Functional genomics of ionotropic acetylcholine receptors in Caenorhabditis elegans and Drosophila melanogaster.

Genetics, genomics and electrophysiology are transforming our understanding of the nicotinic acetylcholine receptors (nAChRs). Caenorhabditis elegans contains the largest known family of nAChR subunit genes (27 members), while Drosophila melanogaster contains an exclusively neuronal nAChR gene family (10 members). In C. elegans, several genetic screens have enabled the identification of nAChR subunits, along with novel proteins that act upstream and downstream of functional nAChRs. The C. elegans genome project has identified many new candidate nAChR subunits and the calculated electrostatic potential energy profiles for the M2 channel-lining regions predict considerable functional diversity. The respective roles of subunits are under investigation using forward and reverse genetics. Electrophysiological and reporter gene studies have demonstrated roles for particular subunits in levamisole-sensitive muscle nAChRs and a role for nAChRs in pharyngeal pumping.
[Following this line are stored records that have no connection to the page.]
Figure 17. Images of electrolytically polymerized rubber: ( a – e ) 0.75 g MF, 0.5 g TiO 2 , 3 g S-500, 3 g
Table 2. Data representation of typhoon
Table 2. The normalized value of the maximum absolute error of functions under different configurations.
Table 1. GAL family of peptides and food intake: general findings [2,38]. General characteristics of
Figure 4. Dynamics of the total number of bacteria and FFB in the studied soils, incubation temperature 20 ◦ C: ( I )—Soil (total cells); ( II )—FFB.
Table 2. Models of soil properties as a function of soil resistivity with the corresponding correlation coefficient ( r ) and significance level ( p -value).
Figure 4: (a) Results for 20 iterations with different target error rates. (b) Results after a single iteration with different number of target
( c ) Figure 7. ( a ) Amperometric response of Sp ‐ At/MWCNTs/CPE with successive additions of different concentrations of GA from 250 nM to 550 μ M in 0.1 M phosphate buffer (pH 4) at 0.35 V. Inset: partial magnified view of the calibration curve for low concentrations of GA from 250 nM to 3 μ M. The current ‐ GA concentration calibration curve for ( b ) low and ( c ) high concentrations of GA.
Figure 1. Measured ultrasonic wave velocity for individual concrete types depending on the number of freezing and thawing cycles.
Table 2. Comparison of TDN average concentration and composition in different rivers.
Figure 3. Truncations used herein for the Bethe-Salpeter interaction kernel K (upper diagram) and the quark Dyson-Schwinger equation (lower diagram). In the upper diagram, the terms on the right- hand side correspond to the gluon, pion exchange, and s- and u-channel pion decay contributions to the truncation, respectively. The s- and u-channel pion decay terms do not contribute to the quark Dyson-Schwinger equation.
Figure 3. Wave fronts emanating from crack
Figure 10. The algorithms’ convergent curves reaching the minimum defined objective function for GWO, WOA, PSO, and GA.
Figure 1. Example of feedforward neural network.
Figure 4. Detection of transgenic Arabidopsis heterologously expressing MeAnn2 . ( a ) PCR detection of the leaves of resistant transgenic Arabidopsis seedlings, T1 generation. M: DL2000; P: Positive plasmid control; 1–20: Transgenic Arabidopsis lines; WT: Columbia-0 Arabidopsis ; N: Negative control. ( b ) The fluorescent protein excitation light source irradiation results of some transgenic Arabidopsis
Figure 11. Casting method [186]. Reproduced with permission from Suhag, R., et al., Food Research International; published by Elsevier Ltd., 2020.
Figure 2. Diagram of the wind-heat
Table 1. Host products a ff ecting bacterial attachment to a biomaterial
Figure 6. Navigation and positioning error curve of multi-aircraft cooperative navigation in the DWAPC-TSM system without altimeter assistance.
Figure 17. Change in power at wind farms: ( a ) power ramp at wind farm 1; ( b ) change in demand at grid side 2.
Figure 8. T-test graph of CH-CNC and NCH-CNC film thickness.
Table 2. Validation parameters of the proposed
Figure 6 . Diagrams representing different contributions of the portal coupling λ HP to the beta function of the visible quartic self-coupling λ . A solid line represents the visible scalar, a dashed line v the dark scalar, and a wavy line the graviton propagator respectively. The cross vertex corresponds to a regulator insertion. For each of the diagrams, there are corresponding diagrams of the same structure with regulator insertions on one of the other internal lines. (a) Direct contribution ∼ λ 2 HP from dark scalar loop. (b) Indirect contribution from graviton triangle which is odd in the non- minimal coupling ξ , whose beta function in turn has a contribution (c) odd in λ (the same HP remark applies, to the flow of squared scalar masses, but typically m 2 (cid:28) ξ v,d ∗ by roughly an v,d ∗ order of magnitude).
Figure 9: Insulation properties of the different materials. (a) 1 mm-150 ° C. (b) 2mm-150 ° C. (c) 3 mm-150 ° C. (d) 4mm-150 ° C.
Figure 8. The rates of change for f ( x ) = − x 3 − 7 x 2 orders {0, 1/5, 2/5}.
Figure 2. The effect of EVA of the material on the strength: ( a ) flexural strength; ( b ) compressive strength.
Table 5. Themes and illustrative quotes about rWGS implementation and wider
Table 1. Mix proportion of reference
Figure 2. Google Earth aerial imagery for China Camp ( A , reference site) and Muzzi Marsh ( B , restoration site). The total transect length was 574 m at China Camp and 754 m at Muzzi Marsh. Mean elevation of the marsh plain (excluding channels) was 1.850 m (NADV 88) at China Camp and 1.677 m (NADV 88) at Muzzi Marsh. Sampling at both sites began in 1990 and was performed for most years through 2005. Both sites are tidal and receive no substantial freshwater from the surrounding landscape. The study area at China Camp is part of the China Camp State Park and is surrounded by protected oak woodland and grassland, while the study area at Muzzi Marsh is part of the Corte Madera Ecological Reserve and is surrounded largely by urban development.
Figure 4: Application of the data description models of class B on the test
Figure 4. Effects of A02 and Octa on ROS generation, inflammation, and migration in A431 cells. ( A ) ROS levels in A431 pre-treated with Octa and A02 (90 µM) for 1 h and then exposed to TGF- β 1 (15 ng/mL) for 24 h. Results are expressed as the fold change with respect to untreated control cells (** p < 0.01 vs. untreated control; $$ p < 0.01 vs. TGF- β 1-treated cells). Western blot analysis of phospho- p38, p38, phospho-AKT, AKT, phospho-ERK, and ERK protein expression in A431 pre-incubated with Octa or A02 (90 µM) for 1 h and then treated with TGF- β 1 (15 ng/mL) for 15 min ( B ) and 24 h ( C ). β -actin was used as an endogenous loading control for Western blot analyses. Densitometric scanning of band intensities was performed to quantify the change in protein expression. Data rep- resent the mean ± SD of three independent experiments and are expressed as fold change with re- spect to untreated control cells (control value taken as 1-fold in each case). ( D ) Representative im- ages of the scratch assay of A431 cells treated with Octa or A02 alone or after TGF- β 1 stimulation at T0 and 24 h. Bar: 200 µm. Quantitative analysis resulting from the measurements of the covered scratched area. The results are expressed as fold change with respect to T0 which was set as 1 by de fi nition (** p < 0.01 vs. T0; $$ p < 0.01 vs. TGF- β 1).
Recombinant homomeric and heteromeric C. elegans nAChRs have been expressed in Xenopus laevis oocytes. In D. melanogaster, three new nAChR a subunits have been cloned, one of which shows multiple variant transcripts arising from alternative splicing and A-to-I pre-mRNA editing. Thus, studies on the genetic model organisms C. elegans and D. melanogaster have revealed different routes to generating molecular and functional diversity in the nAChR gene family and are providing new insights into the in vivo functions of individual family members.